Of some concern for some business owners was a reporting requirement in the law that called on businesses with 50 or more employees to provide detailed information regarding employees’ tax information and related health insurance benefit details. Failure to comply would have led to penalties. Earlier this month, the federal government postponed that mandate until 2015 to allow time to streamline reporting requirements.
Business owners have also been concerned about penalties set forth by the law (also delayed until 2015) and some people have feared that businesses would cut hours or numbers of employees so they would be exempt from the law and thereby avoid penalties.
However, only about 1 percent of businesses nationwide would be affected. The majority of businesses with 50 or more employees already provide insurance and, according to an analysis by CNN, Fortune and Money magazines, of the 6.5 million workplaces in the U.S., only about 71,000 should take action and provide insurance for employees by Jan. 1, 2015.
How ‘Private Option’ Helps
Arkansas is the first state to pursue what has been called the “Private Option,” an innovative and unique approach to expanding private insurance coverage for low-income Arkansans.
The Private Option (more formally known as the Arkansas Health Care Independence Act) expands Medicaid eligibility, allowing more people to access healthcare, which was a goal of the ACA.
The Private Option means growth for Arkansas business in multiple ways.
For one, it improves businesses’ standing under the ACA. If workers are eligible for private insurance plans through the Private Option, there is no obligation for businesses to offer those employees health plans through the business — and that saves businesses money.

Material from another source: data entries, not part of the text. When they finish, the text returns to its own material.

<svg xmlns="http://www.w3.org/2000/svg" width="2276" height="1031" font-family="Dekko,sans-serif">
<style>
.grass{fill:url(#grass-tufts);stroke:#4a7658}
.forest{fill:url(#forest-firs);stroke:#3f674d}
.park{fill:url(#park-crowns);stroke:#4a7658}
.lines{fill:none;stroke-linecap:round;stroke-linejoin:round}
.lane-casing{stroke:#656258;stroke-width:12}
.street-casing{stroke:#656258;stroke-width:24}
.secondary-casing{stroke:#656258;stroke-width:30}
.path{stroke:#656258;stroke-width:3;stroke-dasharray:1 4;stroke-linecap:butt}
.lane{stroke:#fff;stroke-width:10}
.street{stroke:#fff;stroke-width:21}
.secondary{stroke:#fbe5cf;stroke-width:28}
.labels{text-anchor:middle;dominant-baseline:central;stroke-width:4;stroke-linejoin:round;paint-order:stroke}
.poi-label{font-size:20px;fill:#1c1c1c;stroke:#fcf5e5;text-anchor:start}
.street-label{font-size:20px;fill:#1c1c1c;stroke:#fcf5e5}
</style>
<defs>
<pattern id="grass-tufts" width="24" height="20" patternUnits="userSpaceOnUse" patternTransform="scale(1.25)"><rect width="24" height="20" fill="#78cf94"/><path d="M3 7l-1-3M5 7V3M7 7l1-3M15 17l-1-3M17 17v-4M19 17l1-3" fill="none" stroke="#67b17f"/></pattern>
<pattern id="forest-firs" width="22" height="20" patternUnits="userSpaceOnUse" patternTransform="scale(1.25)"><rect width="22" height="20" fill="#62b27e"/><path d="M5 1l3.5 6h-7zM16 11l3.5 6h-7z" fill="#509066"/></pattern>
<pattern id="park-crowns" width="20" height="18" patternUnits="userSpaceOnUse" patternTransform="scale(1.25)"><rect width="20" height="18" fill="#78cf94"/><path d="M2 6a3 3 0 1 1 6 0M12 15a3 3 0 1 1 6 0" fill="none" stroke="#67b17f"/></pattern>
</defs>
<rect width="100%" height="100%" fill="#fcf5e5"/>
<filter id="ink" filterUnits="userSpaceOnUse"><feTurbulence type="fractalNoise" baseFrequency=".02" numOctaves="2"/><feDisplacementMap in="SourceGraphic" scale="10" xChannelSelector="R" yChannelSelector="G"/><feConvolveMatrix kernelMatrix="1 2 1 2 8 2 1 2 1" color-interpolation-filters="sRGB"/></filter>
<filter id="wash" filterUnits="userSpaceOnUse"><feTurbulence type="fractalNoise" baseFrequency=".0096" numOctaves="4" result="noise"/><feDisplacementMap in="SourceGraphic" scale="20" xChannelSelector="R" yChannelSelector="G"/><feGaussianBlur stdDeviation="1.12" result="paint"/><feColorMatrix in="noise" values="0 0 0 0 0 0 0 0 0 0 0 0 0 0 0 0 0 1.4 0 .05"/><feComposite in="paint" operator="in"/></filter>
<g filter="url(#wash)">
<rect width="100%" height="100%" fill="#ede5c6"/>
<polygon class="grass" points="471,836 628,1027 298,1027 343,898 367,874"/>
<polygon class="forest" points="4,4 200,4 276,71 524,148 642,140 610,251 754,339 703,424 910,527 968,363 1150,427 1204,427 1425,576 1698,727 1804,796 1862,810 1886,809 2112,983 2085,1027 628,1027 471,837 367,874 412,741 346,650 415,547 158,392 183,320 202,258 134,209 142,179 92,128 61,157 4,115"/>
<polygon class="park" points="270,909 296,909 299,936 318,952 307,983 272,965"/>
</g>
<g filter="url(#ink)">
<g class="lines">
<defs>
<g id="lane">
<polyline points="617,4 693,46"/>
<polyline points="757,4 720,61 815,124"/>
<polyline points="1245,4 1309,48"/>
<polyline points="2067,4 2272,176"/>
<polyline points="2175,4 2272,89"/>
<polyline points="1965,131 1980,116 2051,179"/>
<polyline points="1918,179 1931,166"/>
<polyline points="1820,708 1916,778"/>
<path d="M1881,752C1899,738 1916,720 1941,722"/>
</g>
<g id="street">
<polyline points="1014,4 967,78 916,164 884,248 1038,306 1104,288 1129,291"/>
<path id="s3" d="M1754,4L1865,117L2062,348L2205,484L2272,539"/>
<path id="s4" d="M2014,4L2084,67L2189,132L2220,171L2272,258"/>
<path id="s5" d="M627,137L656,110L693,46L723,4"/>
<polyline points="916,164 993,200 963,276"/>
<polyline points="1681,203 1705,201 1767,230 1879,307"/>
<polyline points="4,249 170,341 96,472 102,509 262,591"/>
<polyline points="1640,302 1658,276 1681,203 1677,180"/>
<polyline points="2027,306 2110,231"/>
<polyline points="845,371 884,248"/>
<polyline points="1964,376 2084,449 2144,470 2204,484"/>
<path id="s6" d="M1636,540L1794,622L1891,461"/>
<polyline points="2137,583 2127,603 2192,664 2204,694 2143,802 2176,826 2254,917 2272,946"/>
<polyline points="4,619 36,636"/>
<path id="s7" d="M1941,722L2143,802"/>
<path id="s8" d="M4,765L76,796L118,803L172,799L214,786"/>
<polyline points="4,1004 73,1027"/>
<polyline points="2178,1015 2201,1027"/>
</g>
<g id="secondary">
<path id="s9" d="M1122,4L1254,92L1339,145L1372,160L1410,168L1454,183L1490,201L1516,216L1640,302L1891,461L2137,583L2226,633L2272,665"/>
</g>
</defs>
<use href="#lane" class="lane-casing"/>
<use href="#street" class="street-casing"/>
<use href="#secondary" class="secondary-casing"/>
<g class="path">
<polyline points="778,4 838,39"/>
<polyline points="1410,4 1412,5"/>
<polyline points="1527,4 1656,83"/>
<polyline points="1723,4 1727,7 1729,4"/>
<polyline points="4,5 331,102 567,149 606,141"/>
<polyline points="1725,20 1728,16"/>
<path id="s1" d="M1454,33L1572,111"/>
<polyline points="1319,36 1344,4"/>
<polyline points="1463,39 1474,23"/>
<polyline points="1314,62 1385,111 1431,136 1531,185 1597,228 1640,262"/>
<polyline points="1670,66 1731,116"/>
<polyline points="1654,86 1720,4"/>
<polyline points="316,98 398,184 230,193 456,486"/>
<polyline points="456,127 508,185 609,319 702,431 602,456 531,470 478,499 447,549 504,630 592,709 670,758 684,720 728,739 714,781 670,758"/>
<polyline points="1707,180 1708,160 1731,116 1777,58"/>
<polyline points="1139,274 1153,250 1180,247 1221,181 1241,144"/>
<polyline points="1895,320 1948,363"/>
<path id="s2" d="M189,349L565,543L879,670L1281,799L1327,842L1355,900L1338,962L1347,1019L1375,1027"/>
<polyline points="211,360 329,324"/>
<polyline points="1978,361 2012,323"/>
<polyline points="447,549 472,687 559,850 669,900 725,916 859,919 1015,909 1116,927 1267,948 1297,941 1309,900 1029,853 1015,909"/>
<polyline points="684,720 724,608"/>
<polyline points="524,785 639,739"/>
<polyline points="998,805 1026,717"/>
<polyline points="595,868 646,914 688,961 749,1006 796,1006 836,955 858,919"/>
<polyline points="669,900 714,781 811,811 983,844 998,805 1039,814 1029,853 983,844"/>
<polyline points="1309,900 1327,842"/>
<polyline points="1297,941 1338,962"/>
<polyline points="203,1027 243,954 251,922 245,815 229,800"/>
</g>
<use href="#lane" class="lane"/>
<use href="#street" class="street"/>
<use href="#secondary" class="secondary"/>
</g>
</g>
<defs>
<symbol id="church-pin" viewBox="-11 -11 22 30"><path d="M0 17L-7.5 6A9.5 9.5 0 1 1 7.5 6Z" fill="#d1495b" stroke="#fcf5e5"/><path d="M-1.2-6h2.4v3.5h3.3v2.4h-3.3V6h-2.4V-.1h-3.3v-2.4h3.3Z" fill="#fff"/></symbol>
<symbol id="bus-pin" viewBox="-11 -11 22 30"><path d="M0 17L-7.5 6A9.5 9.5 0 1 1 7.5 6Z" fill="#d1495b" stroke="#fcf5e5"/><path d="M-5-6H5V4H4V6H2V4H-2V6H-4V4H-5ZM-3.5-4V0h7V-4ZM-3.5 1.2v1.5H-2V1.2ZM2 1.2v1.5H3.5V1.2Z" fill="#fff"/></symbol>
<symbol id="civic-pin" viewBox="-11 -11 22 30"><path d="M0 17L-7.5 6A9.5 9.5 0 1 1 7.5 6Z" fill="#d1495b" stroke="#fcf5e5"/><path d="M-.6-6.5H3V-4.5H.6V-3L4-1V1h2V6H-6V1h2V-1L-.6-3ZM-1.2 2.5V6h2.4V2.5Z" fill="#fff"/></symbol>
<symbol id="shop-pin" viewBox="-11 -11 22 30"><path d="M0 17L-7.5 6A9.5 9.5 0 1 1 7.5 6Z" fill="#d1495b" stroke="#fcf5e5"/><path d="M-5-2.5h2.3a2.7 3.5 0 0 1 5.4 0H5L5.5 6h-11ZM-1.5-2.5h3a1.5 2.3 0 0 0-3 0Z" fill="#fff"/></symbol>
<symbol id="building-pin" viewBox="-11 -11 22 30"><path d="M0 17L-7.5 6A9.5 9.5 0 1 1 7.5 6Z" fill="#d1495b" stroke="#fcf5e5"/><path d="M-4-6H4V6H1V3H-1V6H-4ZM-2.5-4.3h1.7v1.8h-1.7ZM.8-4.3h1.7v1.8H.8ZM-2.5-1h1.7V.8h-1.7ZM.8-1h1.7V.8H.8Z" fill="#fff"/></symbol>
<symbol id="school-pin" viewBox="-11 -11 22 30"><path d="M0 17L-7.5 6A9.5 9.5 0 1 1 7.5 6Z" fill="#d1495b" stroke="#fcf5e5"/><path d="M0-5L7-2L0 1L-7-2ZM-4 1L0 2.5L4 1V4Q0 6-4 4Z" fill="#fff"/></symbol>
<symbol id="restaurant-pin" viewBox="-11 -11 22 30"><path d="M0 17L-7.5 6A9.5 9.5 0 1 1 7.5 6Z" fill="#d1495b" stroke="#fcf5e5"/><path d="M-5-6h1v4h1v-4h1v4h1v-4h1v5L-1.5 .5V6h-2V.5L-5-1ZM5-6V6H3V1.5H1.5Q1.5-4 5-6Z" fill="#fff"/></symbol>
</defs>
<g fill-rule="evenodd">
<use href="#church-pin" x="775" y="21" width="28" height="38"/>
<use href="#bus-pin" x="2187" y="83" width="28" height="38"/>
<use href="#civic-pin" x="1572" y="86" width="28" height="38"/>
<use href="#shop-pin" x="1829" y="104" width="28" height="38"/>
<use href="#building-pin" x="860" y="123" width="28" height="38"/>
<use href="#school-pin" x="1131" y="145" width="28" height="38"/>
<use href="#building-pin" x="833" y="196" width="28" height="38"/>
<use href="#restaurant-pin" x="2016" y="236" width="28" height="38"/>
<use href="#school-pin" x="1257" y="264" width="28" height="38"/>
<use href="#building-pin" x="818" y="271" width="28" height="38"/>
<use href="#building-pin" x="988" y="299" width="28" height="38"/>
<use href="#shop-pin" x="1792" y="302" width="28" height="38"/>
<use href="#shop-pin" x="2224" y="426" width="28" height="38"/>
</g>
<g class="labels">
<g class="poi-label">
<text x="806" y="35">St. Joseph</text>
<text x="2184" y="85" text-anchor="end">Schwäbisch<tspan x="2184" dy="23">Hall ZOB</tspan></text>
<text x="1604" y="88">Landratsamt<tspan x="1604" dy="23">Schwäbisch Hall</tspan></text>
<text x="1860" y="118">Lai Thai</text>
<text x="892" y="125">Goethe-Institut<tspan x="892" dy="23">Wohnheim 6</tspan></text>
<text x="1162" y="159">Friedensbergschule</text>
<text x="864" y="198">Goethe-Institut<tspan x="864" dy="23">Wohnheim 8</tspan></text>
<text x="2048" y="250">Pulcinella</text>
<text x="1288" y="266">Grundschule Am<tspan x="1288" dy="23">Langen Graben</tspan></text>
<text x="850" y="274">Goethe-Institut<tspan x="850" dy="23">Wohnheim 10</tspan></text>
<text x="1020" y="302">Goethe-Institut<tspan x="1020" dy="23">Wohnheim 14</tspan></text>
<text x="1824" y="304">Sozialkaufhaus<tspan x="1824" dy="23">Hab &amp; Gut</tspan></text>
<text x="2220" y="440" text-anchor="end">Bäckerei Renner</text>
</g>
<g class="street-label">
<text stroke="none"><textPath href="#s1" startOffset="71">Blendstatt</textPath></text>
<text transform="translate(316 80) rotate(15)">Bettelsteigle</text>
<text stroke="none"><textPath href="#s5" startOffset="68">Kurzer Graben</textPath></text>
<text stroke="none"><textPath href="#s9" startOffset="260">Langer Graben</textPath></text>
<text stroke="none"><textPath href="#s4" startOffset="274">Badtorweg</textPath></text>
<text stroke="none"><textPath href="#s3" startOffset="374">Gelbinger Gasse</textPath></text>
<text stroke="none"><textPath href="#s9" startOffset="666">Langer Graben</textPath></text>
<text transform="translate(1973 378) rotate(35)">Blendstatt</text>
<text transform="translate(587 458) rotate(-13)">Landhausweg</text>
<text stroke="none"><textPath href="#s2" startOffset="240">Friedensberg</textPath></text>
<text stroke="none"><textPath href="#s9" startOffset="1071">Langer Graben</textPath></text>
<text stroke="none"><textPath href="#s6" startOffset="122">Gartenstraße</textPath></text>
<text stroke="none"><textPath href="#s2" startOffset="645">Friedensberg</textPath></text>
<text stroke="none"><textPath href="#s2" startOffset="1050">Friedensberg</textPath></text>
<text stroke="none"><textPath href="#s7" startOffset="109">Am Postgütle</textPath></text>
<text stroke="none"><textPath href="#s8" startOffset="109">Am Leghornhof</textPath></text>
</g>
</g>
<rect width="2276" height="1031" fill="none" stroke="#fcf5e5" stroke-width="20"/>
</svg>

Furthermore, this expanded market will be more lucrative for health care providers than it would have been without the Private Option. Reimbursements to providers are higher in private health insurance plans than under traditional Medicaid. Doctors, hospitals and others involved in health care will all benefit.
Health Insurance Marketplace Plans
Insurance plans will be available through the Health Insurance Marketplace on Oct. 1 and will be ranked on a tiered system similar to Olympic medals: Bronze, Silver, Gold plus Platinum. The plans must cover essential health benefits.
The plans differ in cost based on the share the patient wants to pay for health care in addition to premiums. For example, a Bronze plan on average covers 60 percent of the cost of the essential health benefits, while the patient pays 40 percent. By comparison, the Platinum plan on average covers 90 percent of the cost, leaving the patient to pay 10 percent.
The 10 Essential Health Benefits
• Preventive and wellness services and chronic disease management
• Outpatient services
• Emergency services
• Maternity services and newborn care
• Mental health and substance abuse disorder services, including behavioral health treatment
• Prescription drugs
• Rehabilitative and habilitative services
• Laboratory services
• Pediatric services, including dental and vision care.